--- PAGE EXTRACT Enclosed Below ---

The total costs of these stays was $3.7 million, with the majority coming from inpatient stays.

And most of that care was provided by a government program. In 2014, the majority of gunshot victims in Kentucky hospitals — 68 percent — had their care paid for by public insurance like Medicaid. In 2010, 54 percent of gunshot victims had no insurance at all. Kentucky expanded its Medicaid program to childless adults in 2014 as part of the Affordable Care Act.

Not having insurance means victims and families are accountable for the cost, and anything that can’t be paid gets absorbed by the hospital as uncompensated care. Before the Affordable Care Act, federal and state governments reimbursed hospitals for these unpaid costs. But since the law, they’ve reduced the amount they pay because more people are covered by expanded Medicaid.

Community activist Christopher 2X said he’s not surprised by the numbers. He works with families in West Louisville who are concerned about their children and violence. He also works with trauma physicians and nurses at the University of Louisville to get word out that gun violence is a public health crisis.

“For individuals within the affluent communities that aren’t connected to the epicenter of the problem, these cost numbers resonate with them,” he said. “That’s something they pay attention to, because then they figure out the why. And then the doctors come in.”

Credit Stephen George | wfpl.org
Christopher 2x in his office.

Kentucky also saw a slight increase in the number of people in the hospital because of firearm injuries between 2010 and 2014: from 6.8 people per 100,000, to 8.5 people per 100,000.

The costs of gunshots go beyond these hospital stays.

--- End of Enclosed PAGE EXTRACT ---
--- DATA LISTING Enclosed Below ---

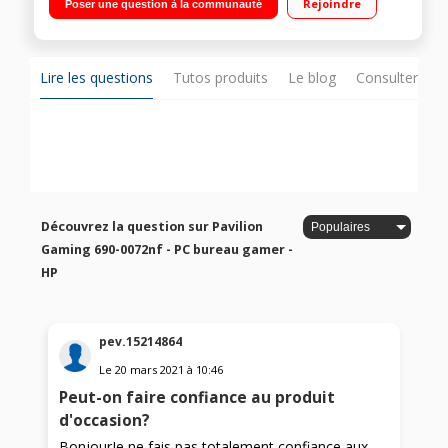
Rejoindre
Poser une question à la communauté
HDMI - USB 3.1 Type C - Bluetooth 4.2
Lire les questions
Tutos produits
Le blog
Consulter sur
Découvrez la question sur Pavilion
Gaming 690-0072nf - PC bureau gamer -
HP
pev.15214864
Le
20 mars 2021
à
10:46
Peut-on faire confiance au produit
d'occasion?
BonjourJe ne fais pas totalement confiance aux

--- End of Enclosed DATA LISTING ---

### TASKS TO PERFORM
- a) Please list every figure in the gunshot-costs article that is stated as a dollar amount, a percentage, or a rate per 100,000 people.
- b) Carry the gunshot-costs article forward from its final sentence.
The rows come from a different source than the gunshot-costs article.

### ANSWERS BY TASK
- a)
- $3.7 million
- 68 percent
- 54 percent
- 6.8 people per 100,000
- 8.5 people per 100,000

- b)
“If you look at someone who’s been shot, treatment in the hospital is just the start,” said Mike McLively, staff attorney with the Law Center for Prevent Gun Violence. “You’re taking expensive medications to control pain, doing psychical therapy. It’s important we look at the hospital costs, and they’re high. But we also have to consider that there is a whole other world of costs.”

In Louisville in 2016, there were 504 gunshot victims, 102 of whom died. That number doubled from 2011. In Kentucky overall, 627 people died from gunshot wounds in 2014, ranking the state 15th in gun deaths, according to the Center.

State law does not require a background check prior to the sale or transfer of a firearm. It also does not require a gun license, except to carry it concealed under clothing.

2x said he’s talking about gun violence as a public health issue in part because it’s hard to get people to care about the issue in general.

“We have to frame this as a public health crisis,” 2x said. “When you see children 2- or 3-years old starting to talk about, ‘I’ll murk you,’ or you see 10-year-olds that are attracted to this magnetic pull of street life and everything it offers in the most negative way, you know something is wrong, and you can’t just hope this thing away.”